Ecología
A escura pegada digital

Através de inúmeros instantâneos e dados, a banda desenhada 'La oscura huella digital' expõe alguns dos padrões, custos e dependências do presente hiperconetado.
la oscura huella digital
Capa da banda desenhada de 'La oscura huella digital'. Foto: Errata naturae.

Colaborador do Instituto Resiliencia.

29 nov 2023 06:00

Compêndio de banda desenhada sobre o impacto da tecnologia no nosso quotidiano e nas alterações climáticas, a versão em castelhano foi publicada em vésperas do outono. O premiado autor Philippe Squarzoni tem uma longa carreira no género e abordou uma multiplicidade de questões sociais e políticas em cenários europeus, americanos e do Médio Oriente.

A história começa num contexto doméstico, com um pai e uma filha no confinamento durante a pandemia, mas rapidamente se abstrai para um panorama tecno-social, ou poderíamos dizer que salta para a nuvem. Recorrendo em grande parte a montagens de três vinhetas horizontais por página e a outras composições que acrescentam vinhetas de grandes dimensões com texto de apoio, a obra resvala para uma avalanche de dados sobre a comunicação digital e a forma como esta molda as nossas vidas. Números e percentagens que são incessantemente lançados sobre os olhos do leitor ou leitora, muitas vezes sem qualquer relação com as imagens sobre as quais estes cartuchos escritos estão dispostos. Assim descrito, convida-nos a pensar que é tremendamente difícil tecer em conjunto não um, mas pelo menos alguns fios narrativos, e de facto essa é uma das grandes falhas deste livro. Em suma, trata-se de um retrato pessimista dos efeitos de um consumo desproporcionado de recursos, que dispara incessantemente estatísticas até o leitor ficar esgotado. Assim, textos relativamente curtos a nível episódico são expandidos em inúmeras caixas de texto e, como isso torna a leitura cansativa, o autor é obrigado a fornecer contrapontos, pausas para descanso sob a forma de capítulos mais curtos. Nestes, a voz do narrador desaparece e ele joga com instantâneos, compondo mosaicos de flashes que retratam as notícias falsas ou a insurreição trumpista.

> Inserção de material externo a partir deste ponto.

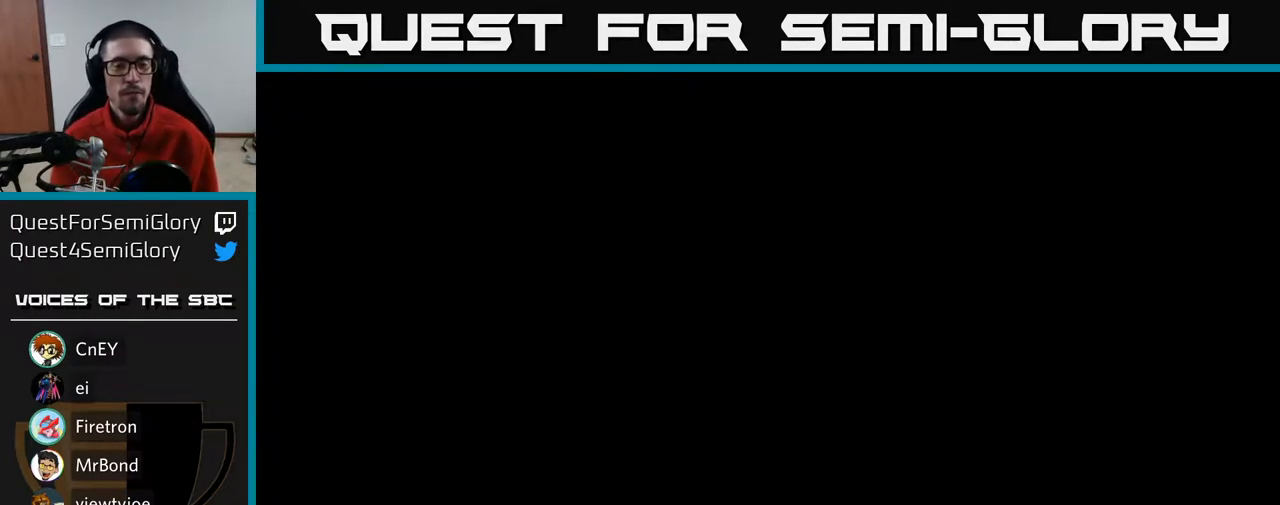
{"buttons": [], "left_stick": "center", "right_stick": "center", "events": []}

Trata-se de um retrato pessimista dos efeitos de um consumo desproporcionado de recursos.

Um dos aspectos mais marcantes é a ausência de alternativas. Podemos ter pouca margem de manobra nesta catástrofe de que somos vítimas e participantes, mas tanto quanto nenhuma, também não é o caso. Por exemplo, quando o autor se concentra nos atores relevantes do esquema dominante (Google, Amazon, Facebook, Microsoft ou Apple) em nenhum momento é dito que se pode renunciar usar o Google, que se pode optar por nunca comprar na Amazon ou por não ter uma conta no Facebook, ou por usar o Linux em vez do Windows. Se o pouco que está ao nosso alcance não for exercido, um estudo como este corre o risco de se tornar um exercício de autoflagelação. Nesse sentido, levanta problemas mas nem sequer sugere tentativas de solução. E quando pergunta: “Será que as tecnologias digitais podem realmente substituir outras tecnologias com mais impacto?” a resposta é simples: não. Mas esta conclusão pode ser alcançada através de outros títulos desenvolvidos com maior solvência, como O Mundo Sem Fim, onde fala um especialista como J. M. Jancovici, um defensor da energia nuclear com quem nem sequer precisamos de concordar para podermos ler nas entrelinhas.

BD pegada dixital
Vinheta da banda desenhada.

A edição de La oscura huella digital, que na versão espanhola da Errata Naturae acho bastante boa, falha na escolha tipográfica, com péssimos s's e o's. O estilo quase fotográfico do autor também não é do meu agrado (outro caso, O Fotógrafo, de Didier Lefèvre) e, se juntarmos a isso o facto de eu ler sobretudo ficção e de, em geral, não me sentir muito atraído por ensaios desenvolvidos na linguagem da banda desenhada, há circunstâncias suficientes para tornar a incursão pouco promissora. Se falarmos de obras mais ou menos classificáveis no género ensaístico de que gostei (de assinaturas e perspectivas tão díspares como Chester Brown, Hiromu Arakawa, Barbara Stok ou Juanjo Sáez) ou cujo labor reconheço (Christophe Blain ou Sergio García), não se tratava de publicações para o público em geral, produzidas profissionalmente mas sem grande brilho e destinadas a divulgar uma disciplina científica, uma biografia ou um tema de atualidade. Pelo contrário, eram trabalhos com um fortíssimo cunho autoral, em que os criadores ou falavam na primeira pessoa de algo que lhes era muito íntimo ou tinham mergulhado profundamente na questão central. Em contrapartida, Squarzoni acho-o mais um mero espetador —como qualquer um de nós poderíamos ser— com a sua própria opinião, por muito que esta ser apoiada pela quantidade de informação recolhida. Que, aliás, para mim, nunca consegue livrar-se da sensação de ser uma simples acumulação de recortes de jornais, sem apresentar a sua própria voz ou ideias originais.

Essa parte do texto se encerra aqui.